Девочки дразнили Володю «уродом», однако же предпочли бы его любому из красавцев одноклассников. Так манили Володины доброта и простота запутавшихся во вранье, записках, телефонных звонках и свиданиях девочек.
Но что же Анюта? Золотистые глаза, совершенное движение, свидетельствующее о родстве с природой. Привыкнув повелевать звездами, Андрей некоторое время мысленно повелевал и Анютой. Это ему светили золотистые глаза, для него ступали по забрызганному чернилами школьному паркету волшебные ноги Анюты. Но мысленное обладание утешало только на расстоянии, когда поблизости не было Анюты. Когда же она проходила по классу в нескольких сантиметрах от Андрея и яблочно-яблоневый запах нежно ее сопровождал, или плавно, словно восковая, изгибалась на уроке физкультуры, или вдруг на улице ветер вздымал ее юбку и Андрей видел высокие матово-смуглые ноги Анюты, мучение становилось нестерпимым. «Как же так? Почему Анюта не знает ничего о нем… Андрее!» Вспоминался белый волк, якобы перелетевший когда-то через перила на веранду дачи, вспоминались горящие глаза, нарисованные рукой великого Леонардо, черное небесное окно в отцовской мастерской, ночные отблески свечей — желтые земные бабочки… «Как же так? — страдал Андрей. — То вся моя жизнь! Как перенести в нее Анюту? Или… — дух захватывало, — это мне надо переноситься, переселяться?» Получалось, полуночный звездный мир совсем не влияет на реальный, где учителя ставят отметки и задают на дом задания, где происходят миллионы разных событий, где порхает между партами Анюта Захарова и нежный яблочно-яблоневый запах плывет за ней…

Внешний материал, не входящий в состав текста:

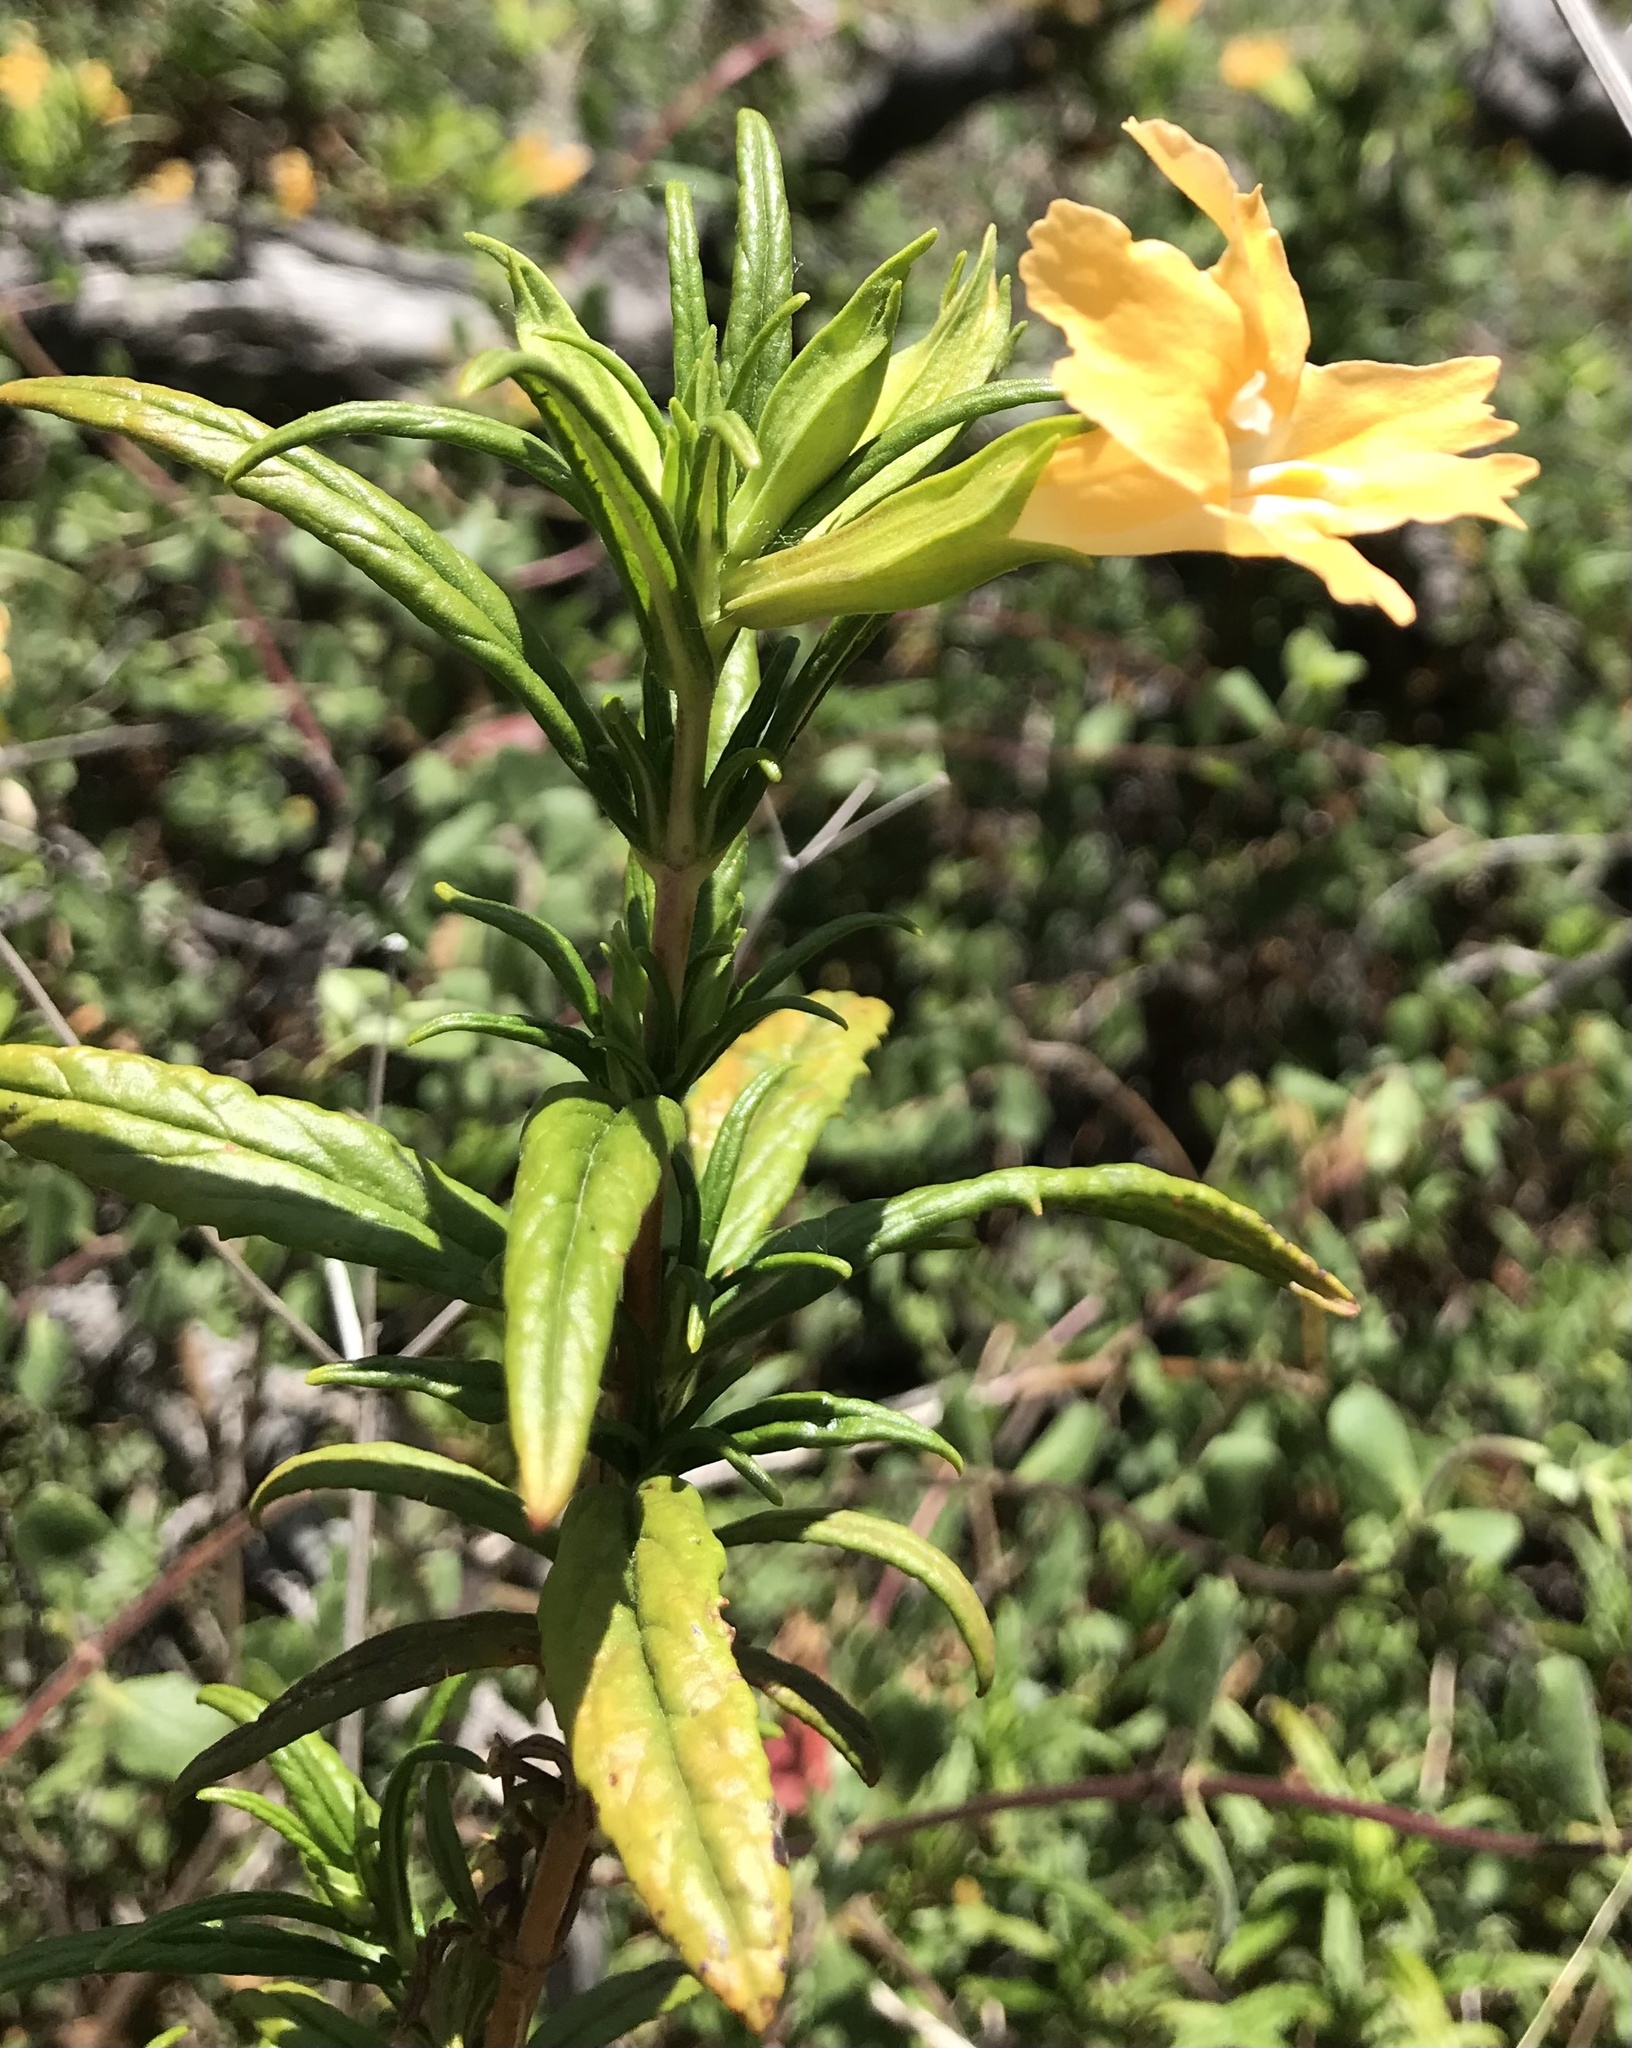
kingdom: Plantae
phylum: Tracheophyta
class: Magnoliopsida
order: Lamiales
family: Phrymaceae
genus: Diplacus
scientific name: Diplacus australis
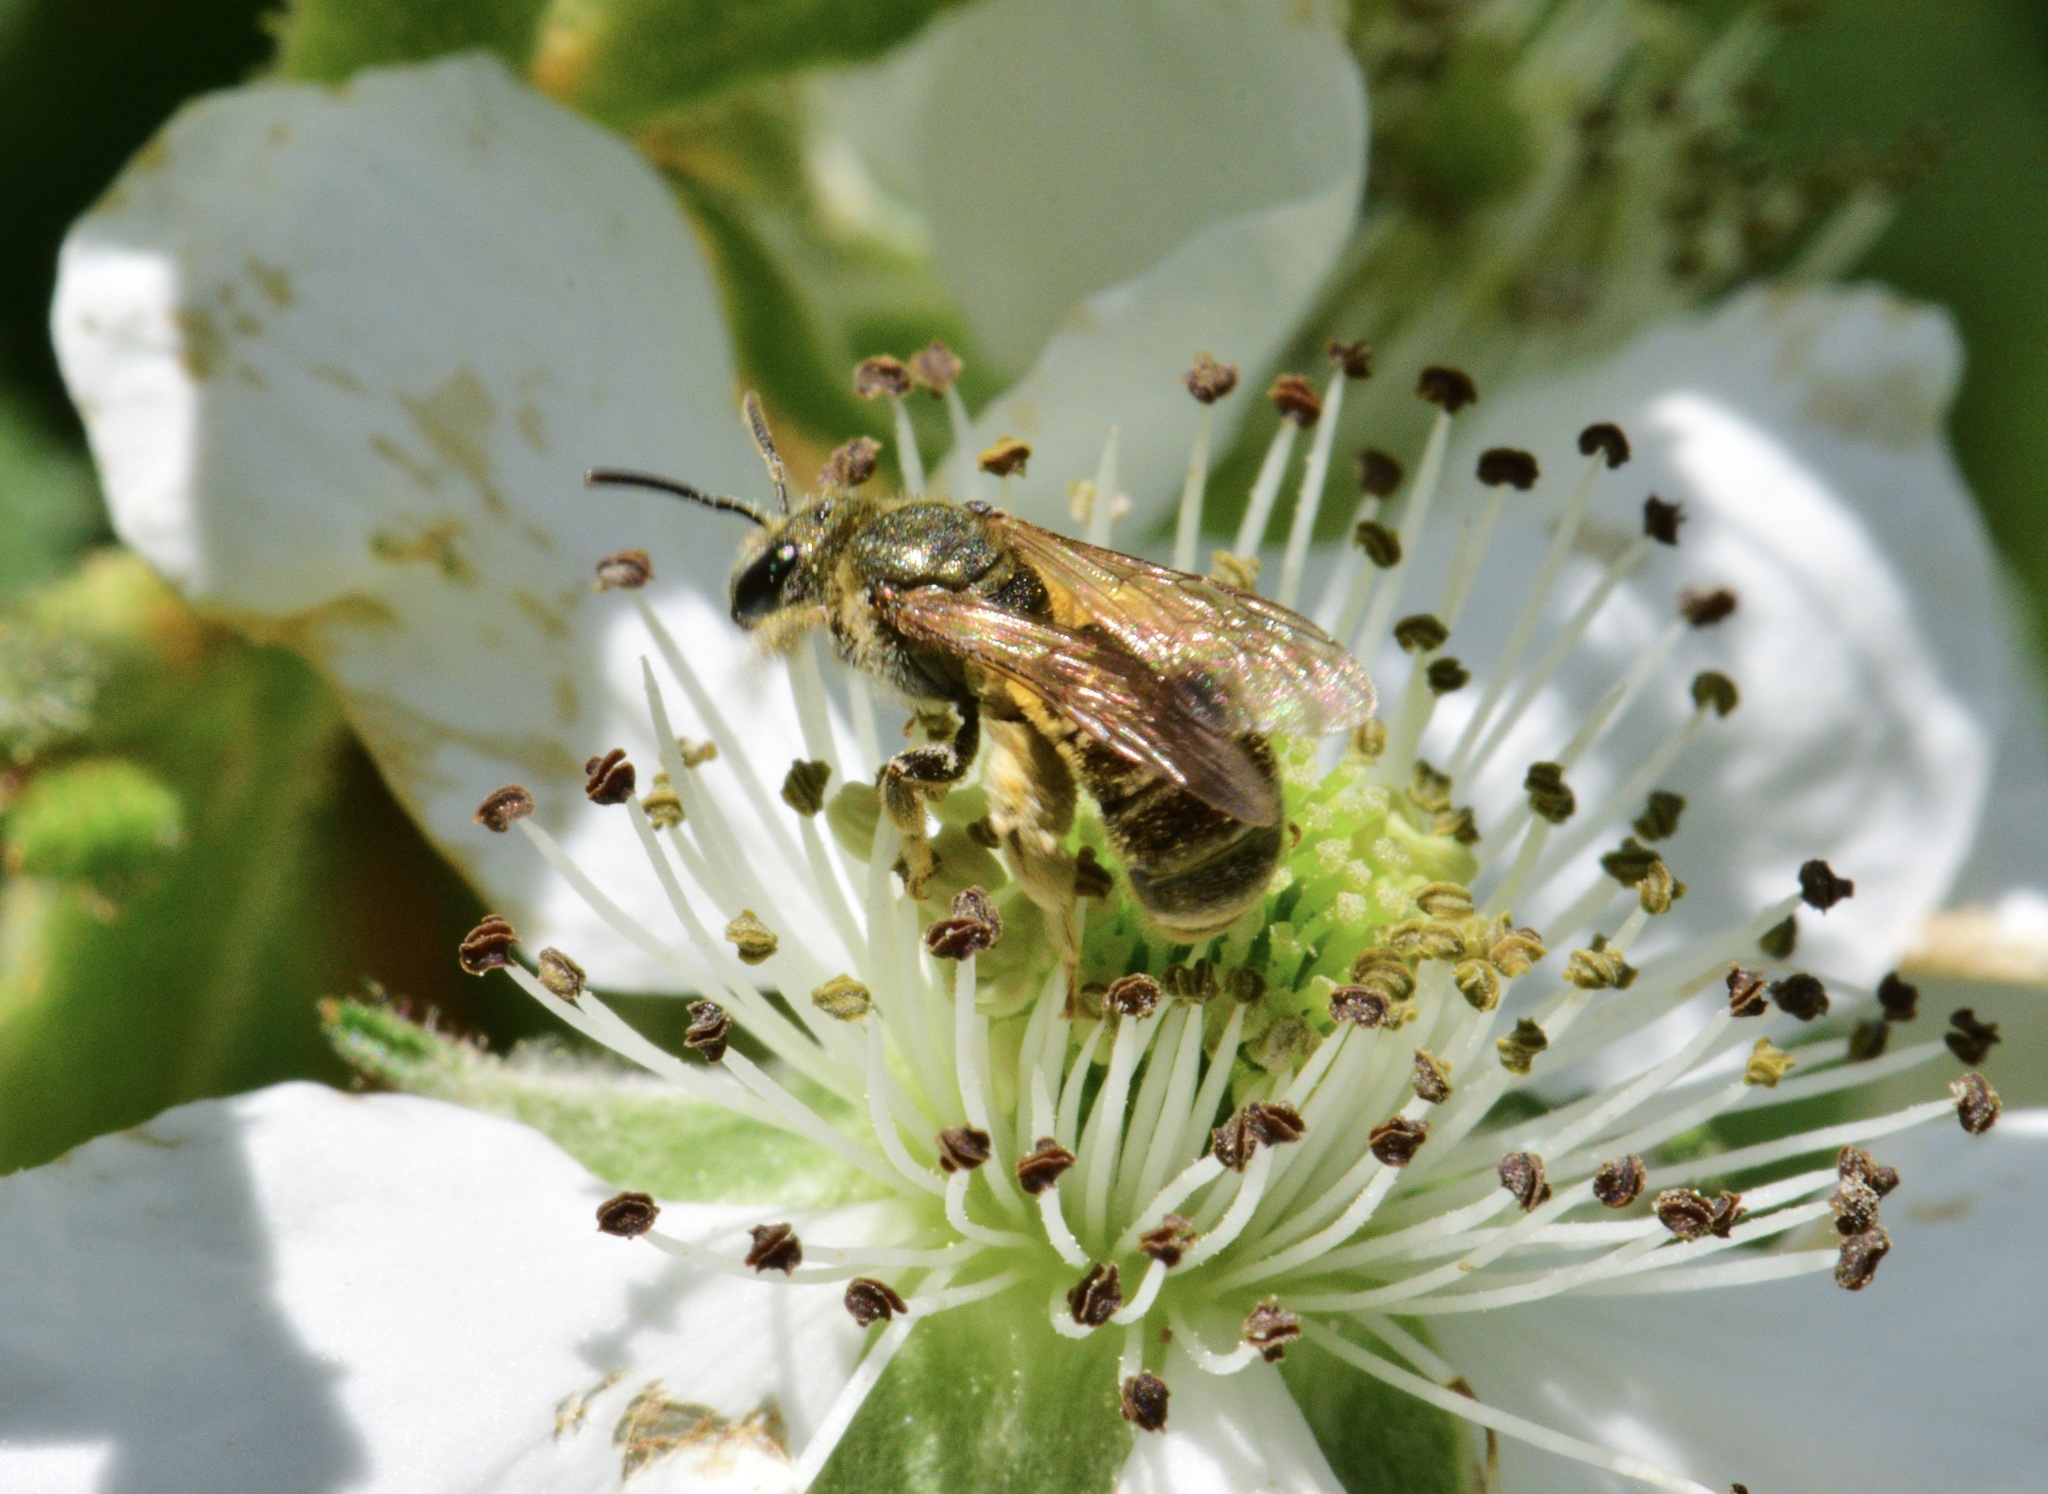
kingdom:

Необходимо было действовать. Это угнетало Андрея. Так просто, казалось, было подойти к Анюте, заговорить с ней, но… стена, непреодолимая стена стояла между желанием и его осуществлением. Андрей понял: хватит повелевать звездами, пора переселяться в реальный мир.
«Сохрани меня, белый волк, помоги мне, белый волк…» — шептал Андрей, шагая после уроков по парку домой. Кружным путем обычно он возвращался, дабы миновать белую беседку в центре парка, в сумрачной, нечистой глубине которой всегда наблюдалось недоброе шевеление, доносился матерный говорок, а иногда пара-тройка пацанов в надвинутых на глаза по моде тех лет кепках выскакивали из беседки, как чертики из табакерки, после чего одинокий чистоплюй школьник, а иногда и студент-младшекурсник продолжали свой путь по парку униженные, с разбитыми физиономиями.
Все это было Андрею известно, и он до времени берегся ненужных испытаний. Но сегодня почему-то решительно направился в центр парка, прямо под сень зловеще белеющей беседки. Спроси кто: «Зачем идешь туда, Андрюша? Зачем ищешь приключений?» — он бы не ответил. Шаг был тверд, и глаза обнимали не только положенное им: парк, высокие кроны, небо в облаках, но и как бы заглядывали на несколько мгновений вперед — в будущее, в жизнь. Там кровь струилась из ран, чернели синяки, враги скрежетали зубами. Там было страшно, там правил случай, точнее, даже крохотный осколочек случая — шанс, но сегодня Андрей верил в свой шанс, пуще всего боялся упустить его. Не здравый смысл, но иное руководило им. Иное заставило поверить в шанс, в то, что победа кажет сквозь кроны обманчивый лик.
Столь откровенно шагал Андрей на беседку, столь прямодушно напрашивался на мордобой, что одновременно скучно и тревожно стало парням в беседке. Скучно — потому что неинтересно это, удовлетворять чужие желания. Раз стремится человек получить по морде, значит, зачем-то ему это надо, но мы-то здесь при чем? Тревожно, потому что при первом взгляде на Андрея было ясно: человек решился на крайность. А такие люди всегда опасны, поскольку непредсказуемы. Так или примерно так рассуждали три бедовых головы в беседке. Тела скрывала решетка, а головы в кепках маячили над решеткой, как опята над трухлявым пнем. Только цыканье было слышно, да сплевывание сквозь зубы, да шлепки видавших виды картишек.